Preparing fish in Saor is an old Venetian recipe I've run into among several sources. The recipe here is a mashup of one I found in West Coast Seafood by Jay Harden and another I found in an old book of Italian recipes from Lidia Bastianich. I've made saor before using herring but used fresh Monterey Bay sardines here.

sardines filleted

dusting in flour

lightly frying the floured sardines

sautéing the sliced onions

4 large sardines, scaled and filleted, heads removed
1/4 cup all-purpose flour
3 tablespoons extra virgin olive oil
kosher salt
white pepper
1 large onion, sliced
1/2 cup red wine vinegar
1/4 cup lemon juice
2 tablespoons raisins
2 tablespoons pine nuts
1 branch fresh rosemary
several twigs fresh thyme
4 bay leaves

Soak the raisins in water in order to plump them up.
Heat a large skillet over medium heat and add the olive oil.
Dust the sardine fillets in the flour then add to the skillet in batches. Sauté each side about 2 minutes then remove to a casserole dish or plate, seasoning with salt and pepper. Lower the heat to low then add the onion slices to the skillet, cook until translucent without coloring. Add the vinegar and lemon juice, bring to a boil and let reduce to half.
Remove the raisins from their soaking water and drain. Pour the contents of the skillet over the fillets and add the herbs, raisins, and pine nuts. Allow to cool, then cover with plastic wrap and marinate overnight.
The next day, remove the dish from the refrigerator about 30 minutes to bring to room temperature before serving.

Sunday, July 6, 2014

Smashed Potatoes

As an avid reader of the Sunday New York Times, I often stumble upon the fascinating food pages by Mark Bittman and Sam Sifton in the magazine section. I tend to mentally park Bittman's columns to try later, and even occasionally get around to following up on them, but when one of Sifton's articles intrigues me I usually find myself trying out the recipe immediately.
The article, Steak Mock Frites, yielded one of those recipes. The article is the result of Sam's attempts to recreate steak house fries at home accompanied by a couple of recipes for steak and a herb-flavored butter. (I left those out here but you can find the full article here if you're interested.
Although I don't think that these critters qualify as steak house fries, I'll be damned if they don't come close to matching the taste and quality of the best ones I've had in various establishments, especially on the East Coast. And once you try it, you should find them as easy to make as I did.

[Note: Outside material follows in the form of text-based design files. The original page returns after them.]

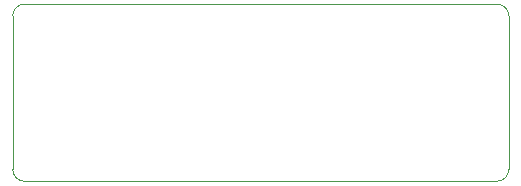
<source format=gm1>
G04 #@! TF.GenerationSoftware,KiCad,Pcbnew,(5.1.9-0-10_14)*
G04 #@! TF.CreationDate,2025-05-13T11:21:21-05:00*
G04 #@! TF.ProjectId,DTYF Beta,44545946-2042-4657-9461-2e6b69636164,rev?*
G04 #@! TF.SameCoordinates,Original*
G04 #@! TF.FileFunction,Profile,NP*
%FSLAX46Y46*%
G04 Gerber Fmt 4.6, Leading zero omitted, Abs format (unit mm)*
G04 Created by KiCad (PCBNEW (5.1.9-0-10_14)) date 2025-05-13 11:21:21*
%MOMM*%
%LPD*%
G01*
G04 APERTURE LIST*
G04 #@! TA.AperFunction,Profile*
%ADD10C,0.050000*%
G04 #@! TD*
G04 APERTURE END LIST*
D10*
X161000000Y-90000000D02*
G75*
G02*
X162000000Y-91000000I0J-1000000D01*
G01*
X120000000Y-91000000D02*
G75*
G02*
X121000000Y-90000000I1000000J0D01*
G01*
X121000000Y-105000000D02*
G75*
G02*
X120000000Y-104000000I0J1000000D01*
G01*
X162000000Y-104000000D02*
G75*
G02*
X161000000Y-105000000I-1000000J0D01*
G01*
X162000000Y-91000000D02*
X162000000Y-104000000D01*
X121000000Y-105000000D02*
X161000000Y-105000000D01*
X120000000Y-91000000D02*
X120000000Y-104000000D01*
X121000000Y-90000000D02*
X161000000Y-90000000D01*
M02*

</source>
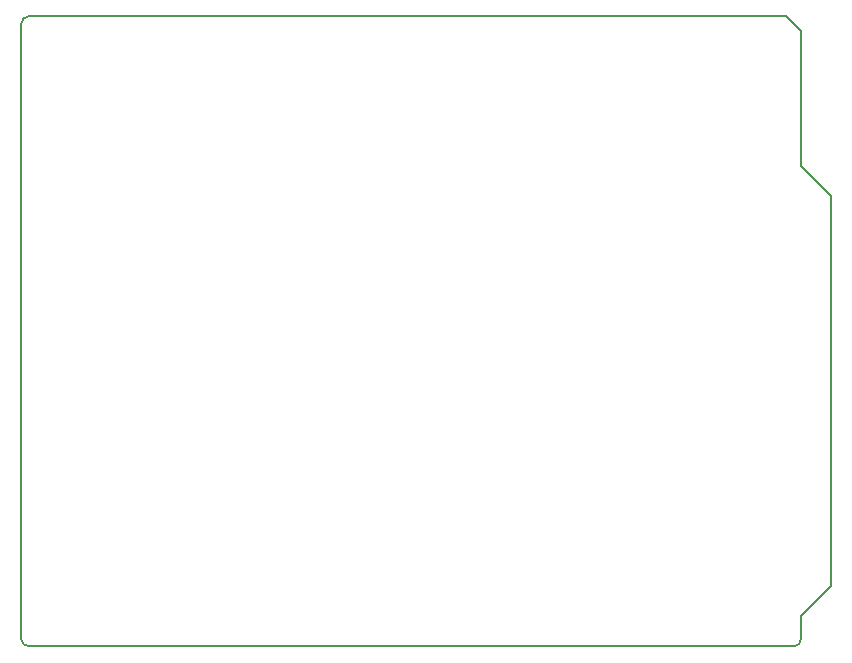
<source format=gbr>
G04 #@! TF.GenerationSoftware,KiCad,Pcbnew,5.1.5+dfsg1-2build2*
G04 #@! TF.CreationDate,2020-11-19T08:55:39-07:00*
G04 #@! TF.ProjectId,sduino_uno,73647569-6e6f-45f7-956e-6f2e6b696361,2017-11-15*
G04 #@! TF.SameCoordinates,Original*
G04 #@! TF.FileFunction,Profile,NP*
%FSLAX46Y46*%
G04 Gerber Fmt 4.6, Leading zero omitted, Abs format (unit mm)*
G04 Created by KiCad (PCBNEW 5.1.5+dfsg1-2build2) date 2020-11-19 08:55:39*
%MOMM*%
%LPD*%
G04 APERTURE LIST*
%ADD10C,0.150000*%
G04 APERTURE END LIST*
D10*
X179705000Y-129540000D02*
G75*
G03X180340000Y-128905000I0J635000D01*
G01*
X114300000Y-128905000D02*
G75*
G03X114935000Y-129540000I635000J0D01*
G01*
X114935000Y-76200000D02*
G75*
G03X114300000Y-76835000I0J-635000D01*
G01*
X179070000Y-76200000D02*
X114935000Y-76200000D01*
X180340000Y-77470000D02*
X179070000Y-76200000D01*
X180340000Y-88900000D02*
X180340000Y-77470000D01*
X182880000Y-91440000D02*
X180340000Y-88900000D01*
X182880000Y-124460000D02*
X182880000Y-91440000D01*
X180340000Y-127000000D02*
X182880000Y-124460000D01*
X180340000Y-128905000D02*
X180340000Y-127000000D01*
X114935000Y-129540000D02*
X179705000Y-129540000D01*
X114300000Y-76835000D02*
X114300000Y-128905000D01*
M02*

</source>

I've more or less copied the recipe verbatim but modified the ingredient list to match what I used - YMMV.



Kosher salt
12-15 new potatoes
3 tablespoons grapeseed oil

Preheat oven to 450°F. Set a large pot filled with salted water on the stove. Add potatoes, turn heat to high and cook, gently boiling, until they are softened, approximately 15 minutes. Drain potatoes, and dry them well.

Grease a sheet pan with half the oil, and put the potatoes on the pan. Using a potato masher or the bottom of a heavy glass, gently smash each potato, pressing it down to a thickness of less than an inch. Drizzle the rest of the oil over the smashed potatoes, place on top rack in the oven and allow to roast until the exteriors are golden and crunchy, approximately 20 to 25 minutes. Add salt and fresh-cracked pepper to taste.

Remove the potatoes from the oven and serve with butter.